Sen. Luke Kenley, R-Noblesville, did include $2 million annually for direct flights in the Senate’s budget plan — $3 million less than Holcomb requested per year.
“The reality is that the businesses of America operate at high speed, and they want to have easy connections and they’ve already shown some successes with an investment in that approach,” Kenley said.
The Indiana Chamber of Commerce is not giving up the fight for the funds, specifically to fund a nonstop service from Indianapolis to Europe. Chamber Chief Executive Officer Kevin Brinegar said it’s not a matter of lawmakers failing to understand the value of direct flights, but instead is an issue of what to prioritize in this year’s “tight budget.”
“In my observation, it’s not a matter of getting it or agreeing with the concept,” Brinegar said. “It’s a matter of priorities and that fact that this is a very tight budget year and there are a lot of competing ideas and demands on the budget.”
Brinegar is still pushing for $5 million a year to help secure this nonstop flight service from Indianapolis to London, despite competing demands.
Brinegar and other business leaders say they believe there is demand for a direct flight from Indianapolis to London to eventually pay for itself.

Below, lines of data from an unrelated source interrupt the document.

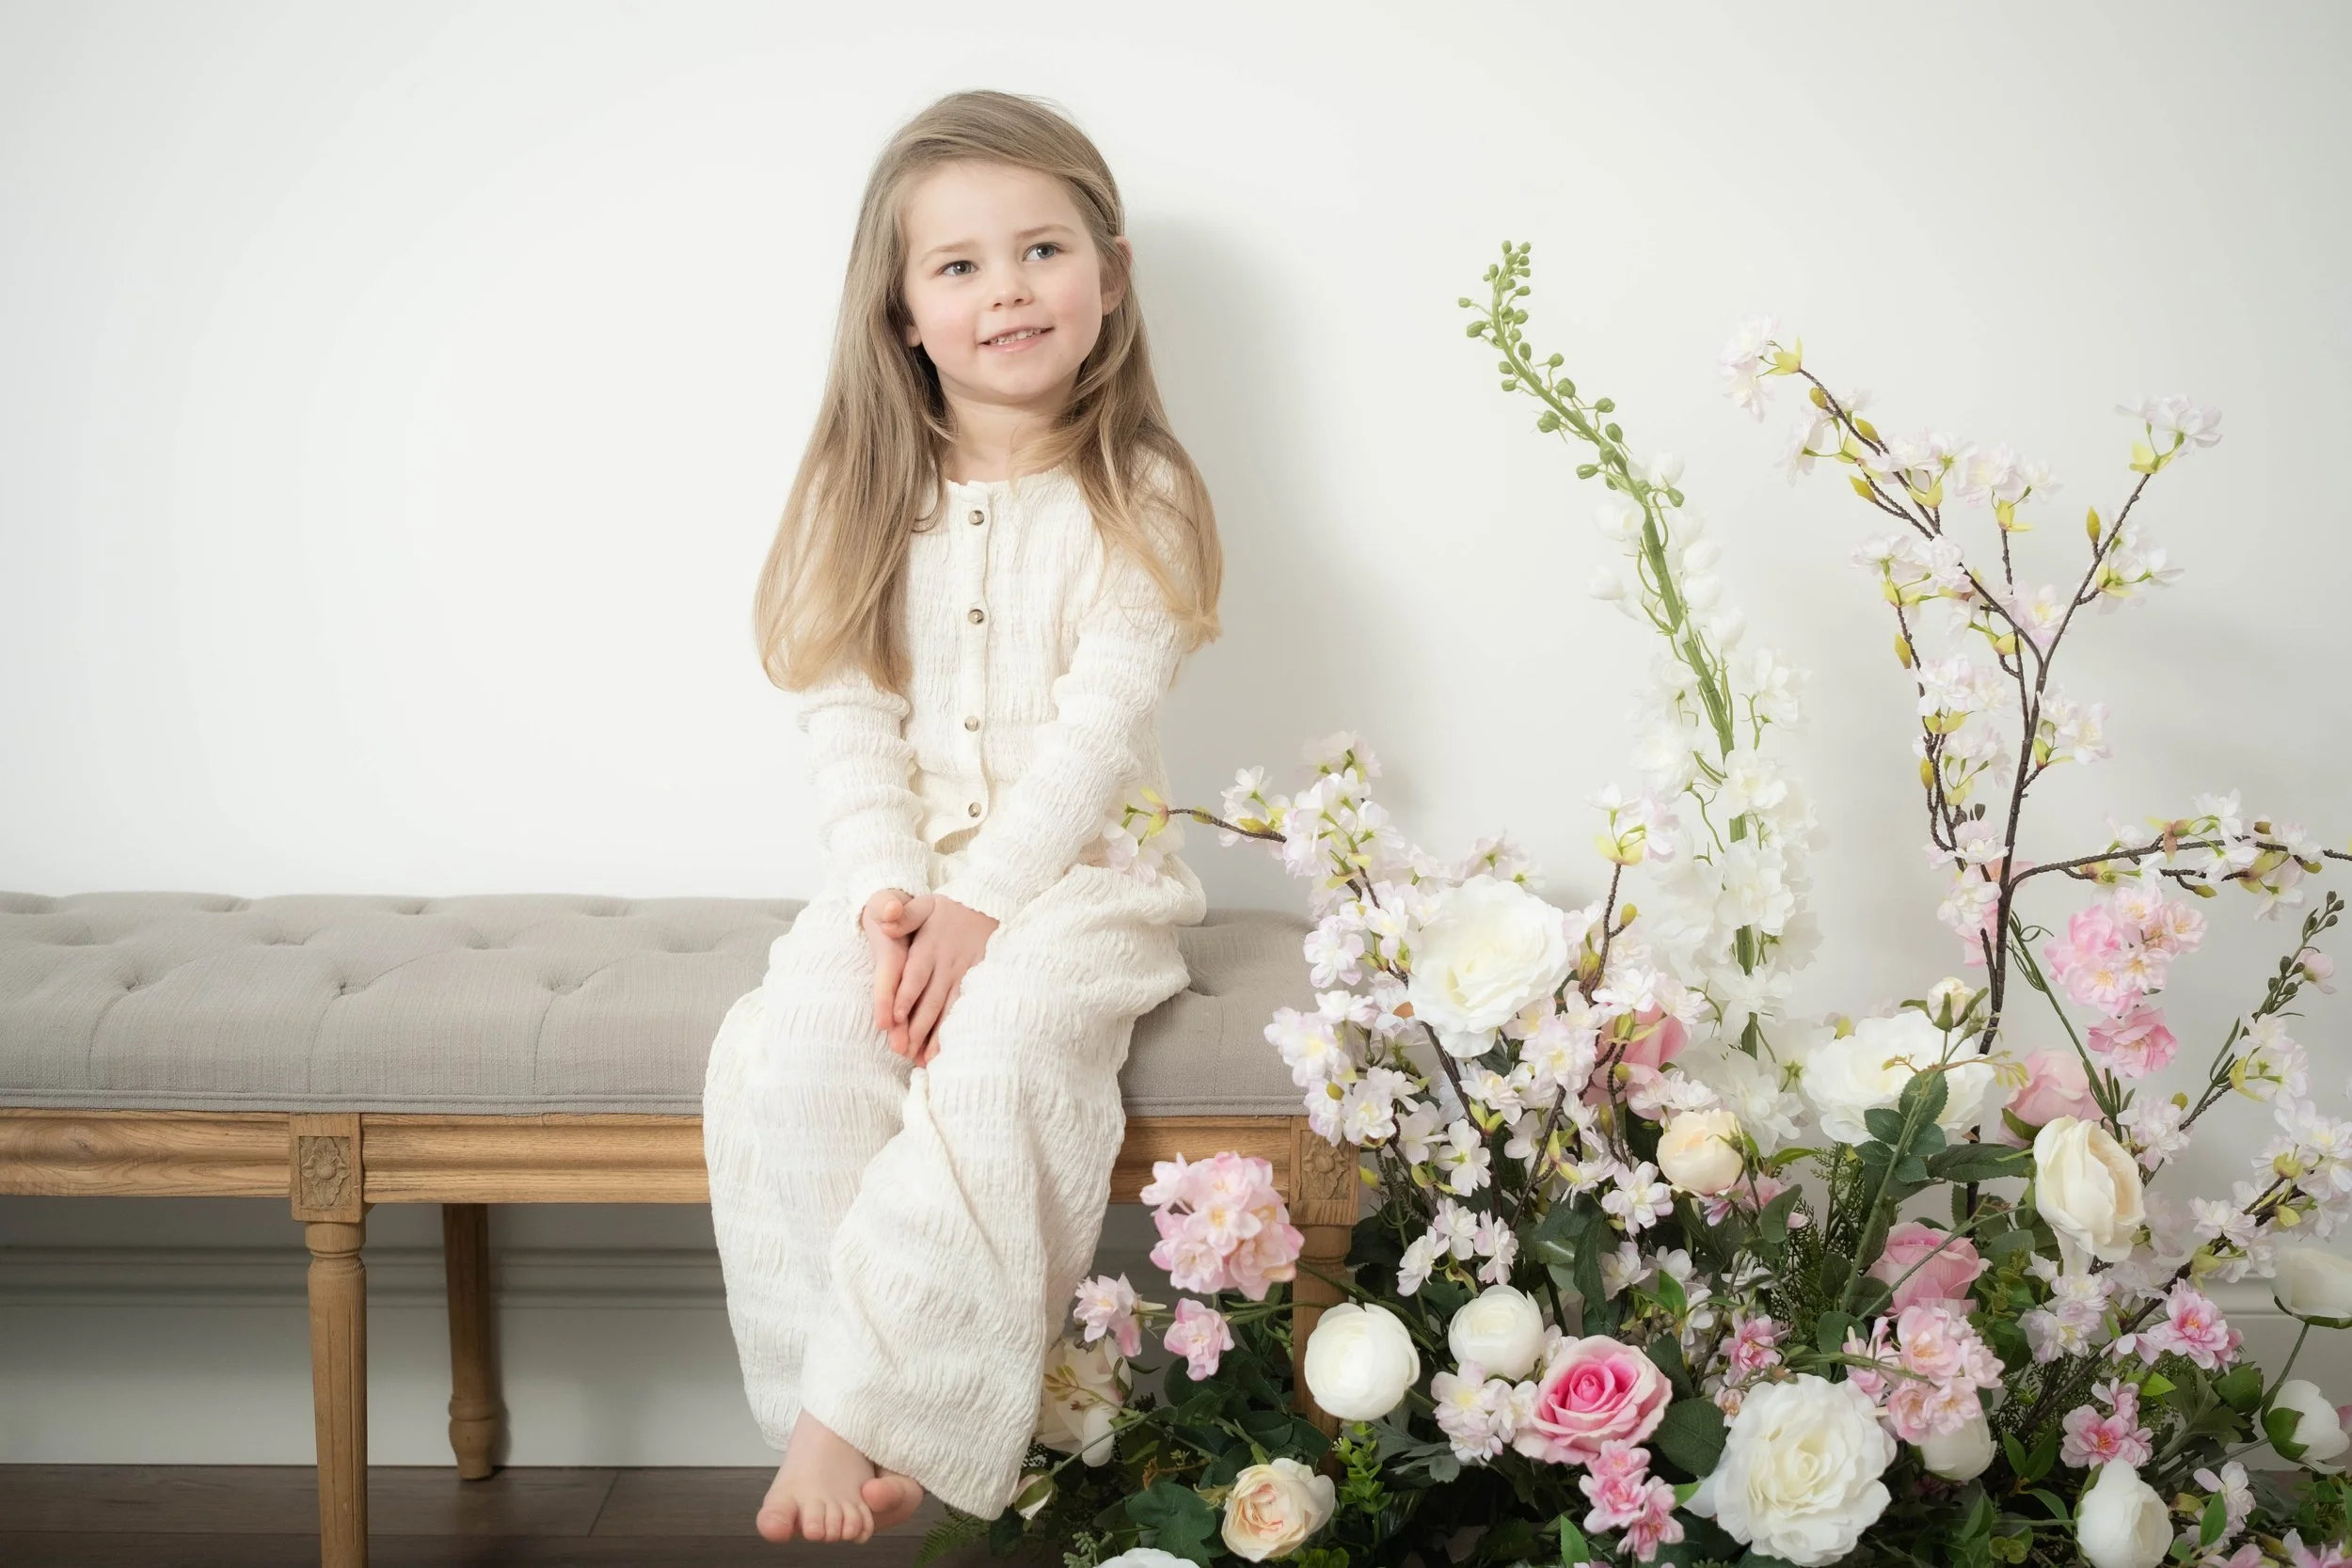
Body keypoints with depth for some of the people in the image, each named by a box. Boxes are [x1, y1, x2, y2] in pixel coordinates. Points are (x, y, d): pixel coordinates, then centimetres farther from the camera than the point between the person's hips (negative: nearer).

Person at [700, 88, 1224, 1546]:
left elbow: (1096, 730, -10)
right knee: (793, 1050, -24)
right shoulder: (869, 500, 8)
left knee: (1003, 1041, -33)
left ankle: (863, 1410, -28)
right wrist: (891, 897, -13)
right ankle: (831, 1423, -20)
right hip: (906, 870, 3)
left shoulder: (1138, 499, -1)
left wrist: (981, 902, -19)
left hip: (1080, 869, -3)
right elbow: (850, 721, 2)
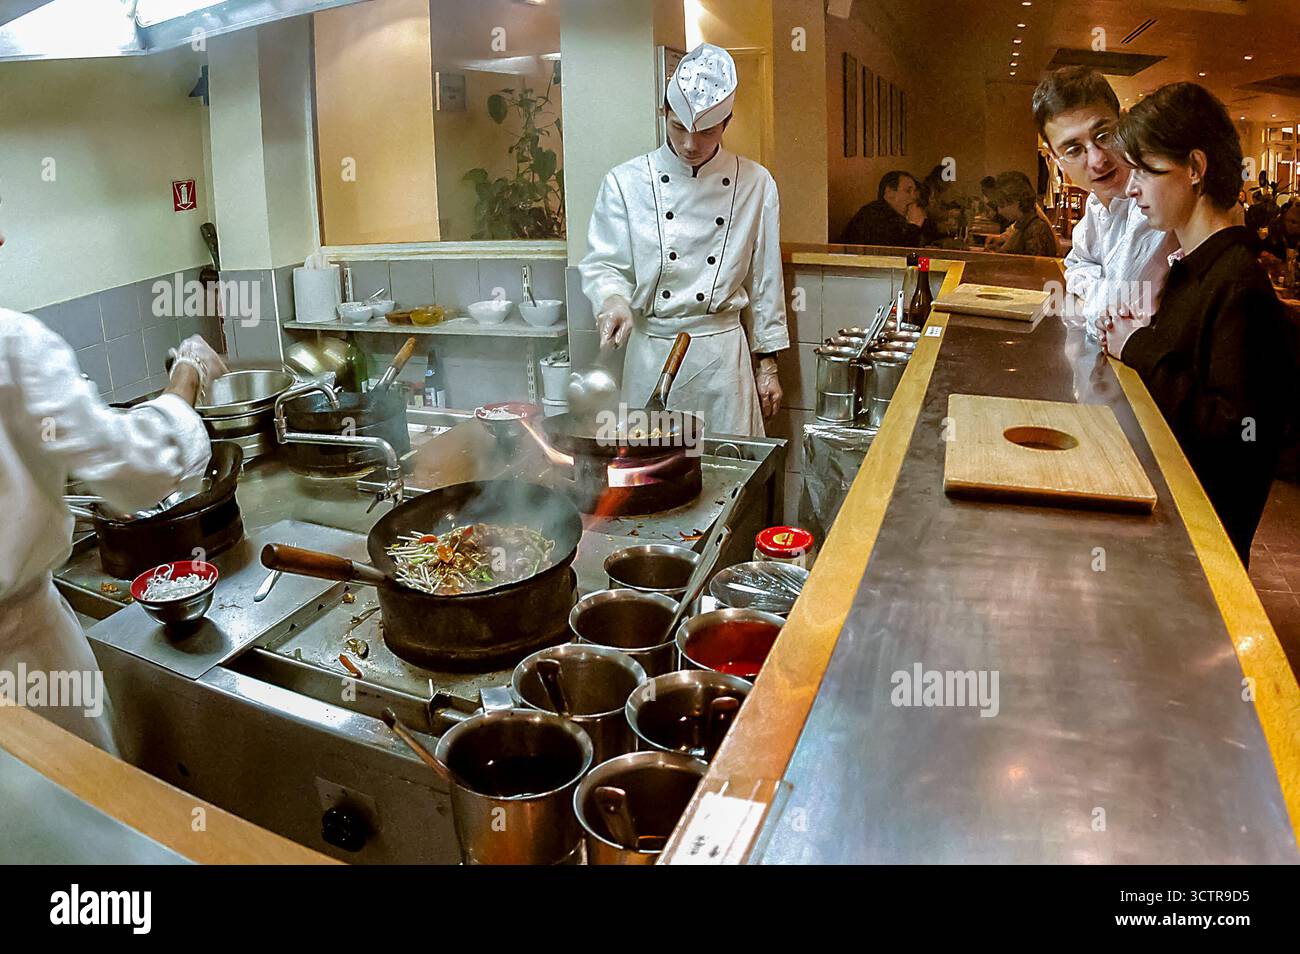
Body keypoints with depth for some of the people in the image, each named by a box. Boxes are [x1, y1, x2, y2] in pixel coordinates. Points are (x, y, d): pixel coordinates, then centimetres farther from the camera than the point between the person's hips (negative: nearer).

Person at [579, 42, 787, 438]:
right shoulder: (626, 181, 0)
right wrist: (615, 299, -23)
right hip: (649, 350, 0)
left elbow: (765, 281, 6)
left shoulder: (755, 183, 3)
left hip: (722, 351, 1)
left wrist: (767, 363, 8)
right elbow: (601, 265, 0)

However, he said funding from the General Assembly is needed to offset the cost of gate fees and staffing that an airline would incur with a nonstop flight.
Brinegar also signed the business leaders’ letter to Kenley. More than 250 people travel from Indiana to Europe every day through connecting flights, according to the letter, which puts Indiana among the “top unserved transatlantic markets in the country.”
Lawmakers have fewer than two weeks to resolve their differences before a final version of the biennial budget is ready to send to the governor’s desk at the end of the month.
While business leaders like Raver, Shields and Brinegar hope to see funding for nonstop travel connections out of Indiana, Shields said it appears lawmakers like Kenley are moving in the right direction.
“We want to see our economy grow and this is one way we can enforce that in a positive way. We need more people to look at Indiana as a place they want to be,” Shields said. “Direct flights is one of the means to achieving economic potential.”